三菱マテリアルの工具カタログを見ていると面白い項目を見つけたので、紹介します。
こちらの表、例えば炭素鋼の場合、切削速度を能率重視の速度にしていれば工具寿命は15分ですが、寿命重視の速度にすることで90分までのびるという事が書いてあります。
その差は六倍!!
これは具体的にどの切削速度帯を使っていくべきか考えてみる必要がありそうです・・・。
切削速度をかえるだけで工具の寿命が6倍になるわけではない
先程の表を見て思ったのは、「切削速度をかえるだけで単純に工具寿命が6倍になると勘違いしやすいなー」ということです。
例えば同じ切削量の部品Aを作ったとして、残寿命100%のチップを使ったとき、それを作るのに能率重視だと30%の工具寿命を消費し、寿命重視だと六分の一なので5%の工具寿命しか消費しない・・・とはなりません!
その理由は単純。切削速度を上げるとその分多く削れるから。
ではここからが本題です。寿命重視と能率重視の切削速度を比較すると、実際のところの工具寿命は何倍になるのか考えてみましょう。
寿命重視の切削速度に落とすと工具寿命は何倍になるの?
ここは計算の話なので、興味ない方は次の見出しまで読み飛ばしてください!
実際の工具寿命の伸びを、MC6025のチップを例に考えてみます。
実際の工具寿命がどのくらい伸びるか計算するためには、時間ではなく、寿命重視が能率重視に比べて何倍の長さを削れるかを求めれば良いですね。
そのためにまず、単位時間あたりの切削距離を求めてみましょう。
上の表は、鋼において対応した工具寿命時間を確保するために、能率重視の切削速度に対してどのくらいの倍率の切削速度で加工すればよいのかを表しています。
例えば便宜上、表のMC6025の能率重視切削速度が100m/minとします(実際はもっと高いです)
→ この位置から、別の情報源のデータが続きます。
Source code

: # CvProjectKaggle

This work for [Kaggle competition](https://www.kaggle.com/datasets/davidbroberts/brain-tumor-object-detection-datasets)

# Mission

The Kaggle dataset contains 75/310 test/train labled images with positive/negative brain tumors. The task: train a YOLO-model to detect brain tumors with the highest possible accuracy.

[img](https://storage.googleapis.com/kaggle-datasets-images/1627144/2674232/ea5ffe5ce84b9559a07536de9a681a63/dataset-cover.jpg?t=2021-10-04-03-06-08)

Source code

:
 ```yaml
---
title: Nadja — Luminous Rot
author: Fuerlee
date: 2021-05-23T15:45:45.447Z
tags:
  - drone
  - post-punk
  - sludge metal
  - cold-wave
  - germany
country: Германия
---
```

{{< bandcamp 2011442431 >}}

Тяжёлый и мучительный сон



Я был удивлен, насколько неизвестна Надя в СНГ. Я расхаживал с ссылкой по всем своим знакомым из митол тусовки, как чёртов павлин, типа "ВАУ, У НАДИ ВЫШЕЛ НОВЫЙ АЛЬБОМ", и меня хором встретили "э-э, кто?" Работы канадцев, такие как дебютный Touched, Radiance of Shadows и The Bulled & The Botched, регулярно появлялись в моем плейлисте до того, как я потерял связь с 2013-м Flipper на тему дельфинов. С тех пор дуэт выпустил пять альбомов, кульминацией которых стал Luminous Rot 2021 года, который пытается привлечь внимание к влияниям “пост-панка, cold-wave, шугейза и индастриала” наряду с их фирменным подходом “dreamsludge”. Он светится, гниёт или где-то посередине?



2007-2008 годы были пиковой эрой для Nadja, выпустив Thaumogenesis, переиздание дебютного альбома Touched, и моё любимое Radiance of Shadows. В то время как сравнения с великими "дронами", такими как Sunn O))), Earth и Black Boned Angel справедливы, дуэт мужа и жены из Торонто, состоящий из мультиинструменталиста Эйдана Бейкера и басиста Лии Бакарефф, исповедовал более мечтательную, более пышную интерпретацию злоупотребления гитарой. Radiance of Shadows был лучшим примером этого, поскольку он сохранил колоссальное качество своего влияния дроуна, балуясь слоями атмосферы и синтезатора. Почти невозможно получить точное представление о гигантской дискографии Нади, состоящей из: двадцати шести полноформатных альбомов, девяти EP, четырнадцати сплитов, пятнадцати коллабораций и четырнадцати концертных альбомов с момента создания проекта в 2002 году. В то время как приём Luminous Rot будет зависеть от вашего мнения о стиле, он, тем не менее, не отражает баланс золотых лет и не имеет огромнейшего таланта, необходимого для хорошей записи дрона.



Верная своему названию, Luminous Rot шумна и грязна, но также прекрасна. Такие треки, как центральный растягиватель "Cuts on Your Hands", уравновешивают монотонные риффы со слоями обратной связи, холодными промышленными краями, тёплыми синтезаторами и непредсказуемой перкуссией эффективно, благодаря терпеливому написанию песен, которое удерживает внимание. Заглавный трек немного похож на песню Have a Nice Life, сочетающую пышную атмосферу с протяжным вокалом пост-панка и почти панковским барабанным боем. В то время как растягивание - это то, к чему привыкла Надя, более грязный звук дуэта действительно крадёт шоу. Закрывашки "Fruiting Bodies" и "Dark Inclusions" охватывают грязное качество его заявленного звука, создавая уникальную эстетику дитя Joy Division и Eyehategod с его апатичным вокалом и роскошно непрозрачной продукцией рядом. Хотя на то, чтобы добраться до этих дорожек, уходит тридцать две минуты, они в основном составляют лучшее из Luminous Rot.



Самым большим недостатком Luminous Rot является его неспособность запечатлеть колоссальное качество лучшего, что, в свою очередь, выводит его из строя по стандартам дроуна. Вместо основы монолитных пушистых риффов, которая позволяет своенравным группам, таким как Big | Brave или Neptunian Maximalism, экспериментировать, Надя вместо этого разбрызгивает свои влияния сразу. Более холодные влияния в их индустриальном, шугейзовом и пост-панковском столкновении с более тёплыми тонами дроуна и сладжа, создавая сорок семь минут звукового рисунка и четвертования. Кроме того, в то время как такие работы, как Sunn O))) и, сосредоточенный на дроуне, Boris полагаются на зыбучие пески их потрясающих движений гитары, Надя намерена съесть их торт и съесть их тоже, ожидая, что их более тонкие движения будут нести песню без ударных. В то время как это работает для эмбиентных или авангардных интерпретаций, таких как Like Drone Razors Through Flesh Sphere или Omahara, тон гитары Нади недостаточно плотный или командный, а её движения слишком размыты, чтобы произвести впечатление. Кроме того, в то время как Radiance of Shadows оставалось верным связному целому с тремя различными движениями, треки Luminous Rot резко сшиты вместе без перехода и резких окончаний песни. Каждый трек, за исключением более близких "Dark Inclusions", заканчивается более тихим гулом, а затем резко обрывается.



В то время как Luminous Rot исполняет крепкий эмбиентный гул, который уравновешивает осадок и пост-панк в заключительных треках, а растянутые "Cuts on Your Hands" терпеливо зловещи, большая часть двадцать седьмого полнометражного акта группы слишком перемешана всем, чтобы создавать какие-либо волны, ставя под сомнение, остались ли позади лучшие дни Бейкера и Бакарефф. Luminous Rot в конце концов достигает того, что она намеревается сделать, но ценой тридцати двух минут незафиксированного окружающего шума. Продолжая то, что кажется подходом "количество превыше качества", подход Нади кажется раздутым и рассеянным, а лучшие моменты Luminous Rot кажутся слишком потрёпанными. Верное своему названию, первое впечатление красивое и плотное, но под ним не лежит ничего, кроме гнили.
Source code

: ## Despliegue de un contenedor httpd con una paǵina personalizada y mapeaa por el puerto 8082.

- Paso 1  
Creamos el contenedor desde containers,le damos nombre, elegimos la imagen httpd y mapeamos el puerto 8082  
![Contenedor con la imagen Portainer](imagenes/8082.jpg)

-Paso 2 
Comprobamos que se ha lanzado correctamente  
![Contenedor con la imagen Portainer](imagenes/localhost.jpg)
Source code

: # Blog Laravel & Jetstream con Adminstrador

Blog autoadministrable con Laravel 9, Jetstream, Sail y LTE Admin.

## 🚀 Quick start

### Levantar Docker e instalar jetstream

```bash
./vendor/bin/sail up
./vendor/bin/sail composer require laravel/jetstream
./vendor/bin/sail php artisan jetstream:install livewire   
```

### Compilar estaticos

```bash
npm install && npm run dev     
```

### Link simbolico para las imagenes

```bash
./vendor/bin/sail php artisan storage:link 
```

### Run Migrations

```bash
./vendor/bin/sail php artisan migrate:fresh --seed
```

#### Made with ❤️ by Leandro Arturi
すると表から寿命重視切削速度(90分のところ)の倍率は0.62なので、寿命重視の切削速度は62m/minになります。
これが単位時間あたりの切削距離です。
この値を使って、実際に削れる長さを求めます。
能率重視は15分加工できるので、100m/min×15min=1500m
寿命重視は90分加工できるので、62m/min×90min=5580m
つまり、MC6025における寿命重視の実際の工具寿命は5580÷1500=3.72倍
になります!
切削速度を落とすだけで工具寿命が3.7倍になる!!
なので、切削速度を落とすことで、工具寿命は6倍とまではいかないまでも、3.7倍まで伸びるということです!
切削速度を0.6倍に落とすだけで工具寿命が3.7倍。私も今回始めて計算しましたが、とても勉強になりました。
機械を放っておける状態のときなど、必ずしもサイクルタイムが短くなくても良い場合は積極的に切削速度を落として、工具を長く使えるようにしたいですね!
能率重視、寿命重視それぞれの切削速度はラベルに記載あり!
三菱マテリアルの場合、能率重視、寿命重視の切削速度がケースラベルに書いてあります。
ラベルのvcの欄に切削速度が2つ記載されていますが、高いほうが能率重視、低いほうが寿命重視です。
画像のMC6025では、能率重視が310m/min、寿命重視が190m/minということですね。
寿命重視よりも切削速度を落としても寿命は長くなりませんし、能率重視より切削速度を上げるとチップが欠けたりトラブルのもとになります。
加工の利益を最大化するために、切削速度を使い分けられるとベストですね。